When the drawing was securely fastened, Betty surveyed it doubtfully. “I wonder if we’d better take it down,” she said at last. “I don’t believe it’s very dignified. I’m afraid I oughtn’t to have asked Mr. Parsons to call his friend back, but I did so want to meet both of them and crow over Mary. And it was they who suggested the walk. Katherine, do you mind if we take this down?”

“Why, no, if you don’t want to leave it,” said Katherine looking puzzled. “I’m afraid Mr. Hughes didn’t have a very good time. Men aren’t my long suit. But otherwise I think we did this up brown.”

Just then Eleanor came up, and Katherine gave her an enthusiastic account of the afternoon’s adventure. Betty was silent. Presently she asked, “Girls, what is a back row reputation?”

“I don’t know. Why?” asked Eleanor.

“Well, you know I stopped at the college, Katherine, to get my history paper back. Miss Ellis looked hard at me when I went in and stammered out what I wanted. She hunted up the paper and gave it to me and then she said, ‘With which division do you recite, Miss Wales?’ I told her at ten, and she looked at me hard again and said, ‘You have been present in class twelve times and I’ve never noticed you.

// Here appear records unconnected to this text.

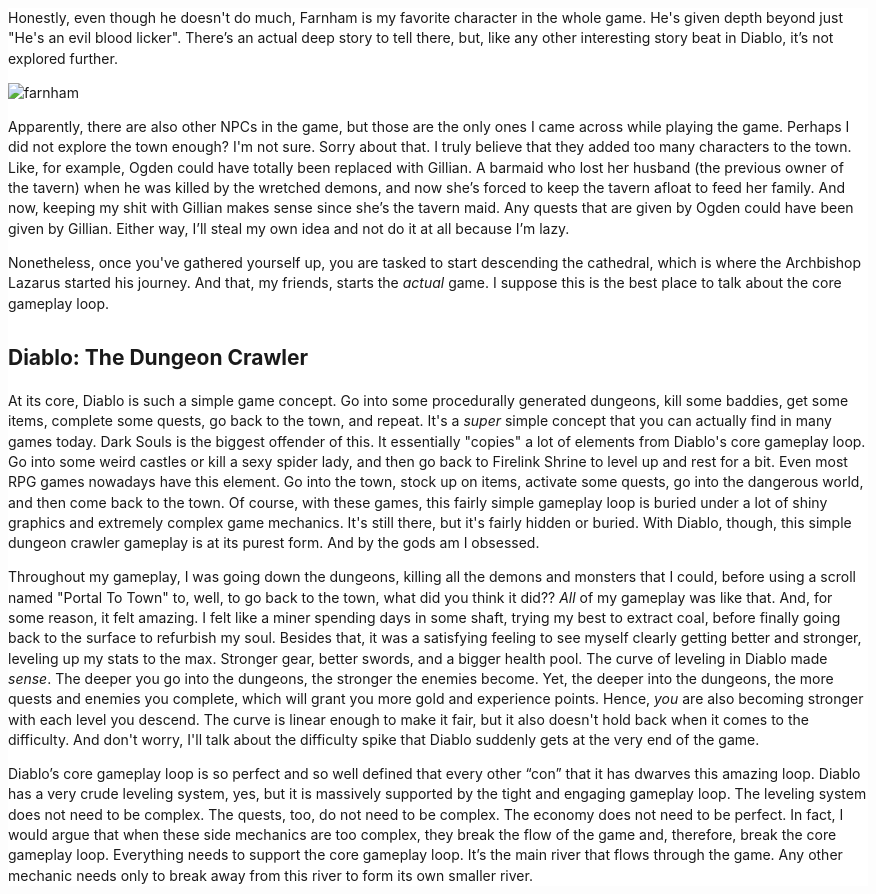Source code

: Honestly, even though he doesn't do much, Farnham is my favorite character in the whole game. He's given depth beyond just "He's an evil blood licker". There’s an actual deep story to tell there, but, like any other interesting story beat in Diablo, it’s not explored further.

![farnham](https://frodoalaska.github.io/assets/img/screenshots/design_studies/diablo/diablo_02.png) 

Apparently, there are also other NPCs in the game, but those are the only ones I came across while playing the game. Perhaps I did not explore the town enough? I'm not sure. Sorry about that. I truly believe that they added too many characters to the town. Like, for example, Ogden could have totally been replaced with Gillian. A barmaid who lost her husband (the previous owner of the tavern) when he was killed by the wretched demons, and now she’s forced to keep the tavern afloat to feed her family. And now, keeping my shit with Gillian makes sense since she’s the tavern maid. Any quests that are given by Ogden could have been given by Gillian. Either way, I’ll steal my own idea and not do it at all because I’m lazy. 

Nonetheless, once you've gathered yourself up, you are tasked to start descending the cathedral, which is where the Archbishop Lazarus started his journey. And that, my friends, starts the _actual_ game. I suppose this is the best place to talk about the core gameplay loop.

## Diablo: The Dungeon Crawler

At its core, Diablo is such a simple game concept. Go into some procedurally generated dungeons, kill some baddies, get some items, complete some quests, go back to the town, and repeat. It's a _super_ simple concept that you can actually find in many games today. Dark Souls is the biggest offender of this. It essentially "copies" a lot of elements from Diablo's core gameplay loop. Go into some weird castles or kill a sexy spider lady, and then go back to Firelink Shrine to level up and rest for a bit. Even most RPG games nowadays have this element. Go into the town, stock up on items, activate some quests, go into the dangerous world, and then come back to the town. Of course, with these games, this fairly simple gameplay loop is buried under a lot of shiny graphics and extremely complex game mechanics. It's still there, but it's fairly hidden or buried. With Diablo, though, this simple dungeon crawler gameplay is at its purest form. And by the gods am I obsessed.   

Throughout my gameplay, I was going down the dungeons, killing all the demons and monsters that I could, before using a scroll named "Portal To Town" to, well, to go back to the town, what did you think it did?? _All_ of my gameplay was like that. And, for some reason, it felt amazing. I felt like a miner spending days in some shaft, trying my best to extract coal, before finally going back to the surface to refurbish my soul. Besides that, it was a satisfying feeling to see myself clearly getting better and stronger, leveling up my stats to the max. Stronger gear, better swords, and a bigger health pool. The curve of leveling in Diablo made _sense_. The deeper you go into the dungeons, the stronger the enemies become. Yet, the deeper into the dungeons, the more quests and enemies you complete, which will grant you more gold and experience points. Hence, _you_ are also becoming stronger with each level you descend. The curve is linear enough to make it fair, but it also doesn't hold back when it comes to the difficulty. And don't worry, I'll talk about the difficulty spike that Diablo suddenly gets at the very end of the game. 

Diablo’s core gameplay loop is so perfect and so well defined that every other “con” that it has dwarves this amazing loop. Diablo has a very crude leveling system, yes, but it is massively supported by the tight and engaging gameplay loop. The leveling system does not need to be complex. The quests, too, do not need to be complex. The economy does not need to be perfect. In fact, I would argue that when these side mechanics are too complex, they break the flow of the game and, therefore, break the core gameplay loop. Everything needs to support the core gameplay loop. It’s the main river that flows through the game. Any other mechanic needs only to break away from this river to form its own smaller river. 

Don’t acquire a back row reputation, Miss Wales. Good-day,’ and I can tell you I backed out in a hurry.”

“I suppose she means that we sit on the back rows when we don’t know the lesson,” said Helen who had joined the group.

“I see,” said Betty. “And do you suppose the faculty notice such things as that and comment on them to one another?”

“Of course,” said Eleanor wisely. “They size us up right off. So does our class, and the upper class girls.”

“Gracious!” said Betty. “I wish I hadn’t promised to go to a spread on the campus to-night. I wish – What a nuisance so many reputations are!” And she crumpled the purple cow and the green dragon into a shapeless wad and threw it at Rachel, who was coming up-stairs swinging her gym shoes by their strings.

CHAPTER VI

LETTERS HOME

Betty was cross and “just a tiny speck homesick,” so she confided to the green lizard. Nothing interesting had happened since she could remember, and it had rained steadily for four days. Mr. Parsons, who played right tackle on the Winsted team, had written that he was laid up with a lame shoulder, which, greatly to his regret, would prevent his taking Betty to his fraternity dance. Helen was toiling on a “lit.” paper with a zealous industry which got her up at distressingly early hours in the morning, and was “enough to mad a saint,” according to her exasperated roommate, whose own brief effusion on the same subject had been hastily composed in one evening and lay neatly copied in her desk, ready to be handed in at the proper time. Moreover, “gym” had begun and Betty had had the misfortune to be assigned to a class that came right in the middle of the afternoon.

“It’s a shame,” she grumbled, fishing out her fountain pen which had fallen off her desk and rolled under the bureau. “I shall change my lit. to afternoon–that’s only two afternoons spoiled instead of four–and then tell Miss Andrews that I have a conflict. Haven’t you finished that everlasting paper?”

“No,” said Helen meekly. “I’m sorry that I’m so slow. I’ll go out if you want to have the girls in here.”

“Oh no,” called Betty savagely, dashing out into the hall. Eleanor’s door was ornamented with a large sign which read, “Busy. Don’t disturb.” But the door was half-way open, and in the dusky room, lighted, as Eleanor liked to have it, by candles in old-fashioned brass sticks, Eleanor sat on a pile of cushions in the corner, strumming softly on her guitar.